Kiki Smith
Kiki Smith (born January 18, 1954) is a German-born American artist whose work has addressed the themes of sex, birth and regeneration. Her figurative work of the late 1980s and early 1990s confronted subjects such as AIDS, feminism, and gender, while recent works have depicted the human condition in relationship to nature.
Early Life and Education
Smith's father was artist Tony Smith (American, 1912–1980), and her mother was actress and opera singer Jane Lawrence Smith. Although her work takes a very different form than that of her parents, early exposure to her father’s process of making geometric sculptures allowed her to experience Modernism's formal craftsmanship firsthand. Her childhood experience in the Catholic Church, combined with a fascination for the human body, shaped her artwork conceptually.
Move to New York City and Collaborative Projects
Smith moved from Germany to South Orange, New Jersey, as an infant in 1955. That same year, her sisters, Seton Smith (American) and Beatrice “Bebe” Smith, were born in Newark, New Jersey.
She attended Columbia High School in Connecticut before moving to New York City in 1976 and joining Collaborative Projects (Colab), an artist collective. The influence of this radical group's use of unconventional materials can be seen in her work.
Work
From 1982, she has exhibited annually at the Fawbush Gallery in New York; her work received significant attention in 1990 during her exhibition for the Projects Room at the Museum of Modern Art. Although clearly familiar with Minimalism from a young age, her work is aligned more closely with the sculptures of female artists Louise Bourgeois (American/French, 1911–2010) and Eva Hesse (American, 1936–1970); two artists active in the Anti-Form movement, who created objects that defied traditional object-making. Smith’s body art sculptures ironically parallel the erotic representations of women in art history, and simultaneously expose constructions of gender and sexuality.

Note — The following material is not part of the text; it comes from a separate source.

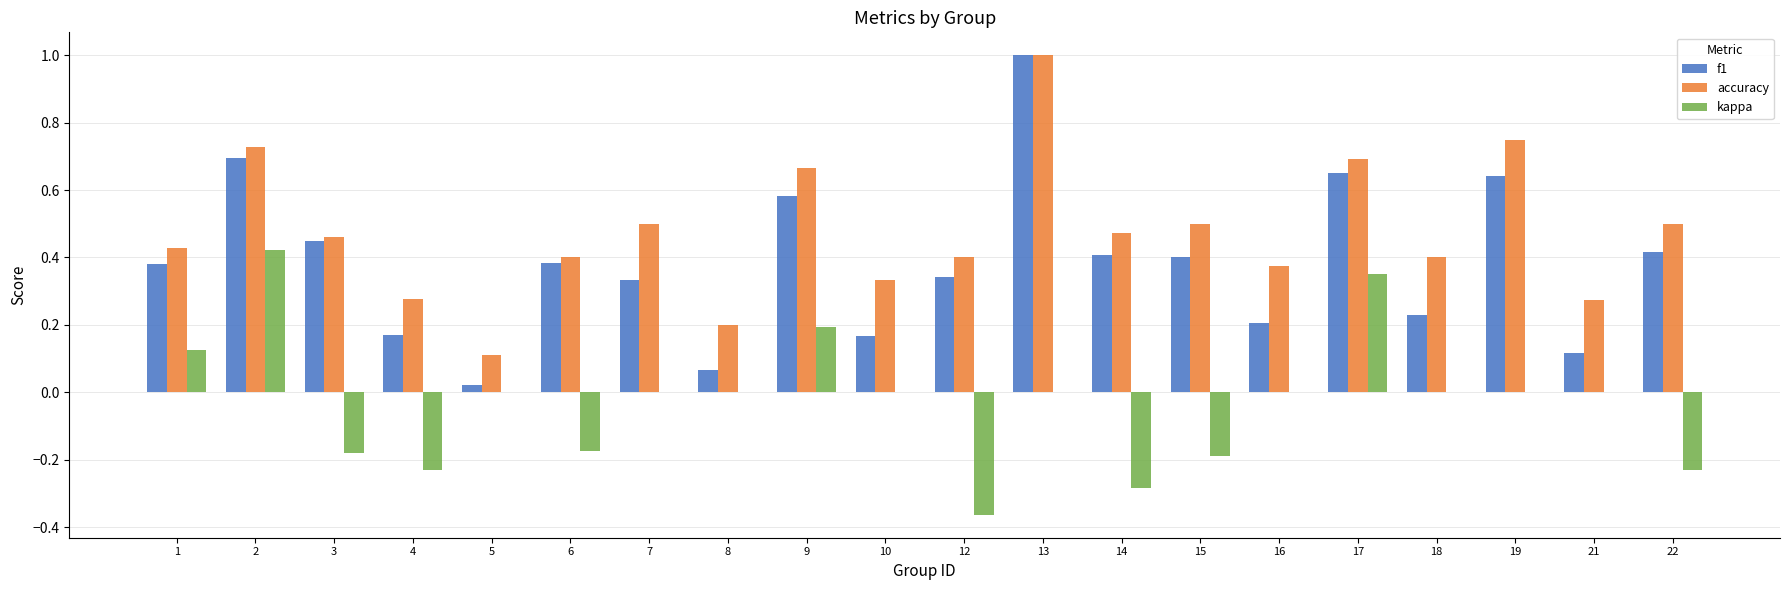

The accuracy series shows 0.7 at 17. True or false?

True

Often the biological systems she recalls in her sculptures, including blood, semen, breast milk, and urine in her work, serve as metaphors for the socially constructed nature of identity.
Major Achievements and Legacy
Smith received the Skowhegan Medal for Sculpture in 2000, the Athena Award for Excellence in Printmaking from the Rhode Island School of Design in 2005, the fiftieth Edward MacDowell Medal from the MacDowell Colony in 2009, and has participated in the Whitney Biennial three times in the past decade. She was elected to the American Academy of Arts and Letters in 2006.

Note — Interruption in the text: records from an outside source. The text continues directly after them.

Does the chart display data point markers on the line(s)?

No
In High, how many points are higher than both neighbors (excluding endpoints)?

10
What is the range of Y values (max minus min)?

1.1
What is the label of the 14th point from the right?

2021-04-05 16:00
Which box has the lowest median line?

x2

Smith’s work is in numerous prominent museum collections, including the Museum of Modern Art, New York; Walker Art Center, Minneapolis; Whitney Museum of American Art, New York; Solomon R. Guggenheim Museum, New York; the Metropolitan Museum of Art, New York; and the Museum of Contemporary Art, Los Angeles.
Her legacy lies not only in her innovative techniques and compelling imagery but also in her courage to confront difficult truths and give voice to marginalized experiences.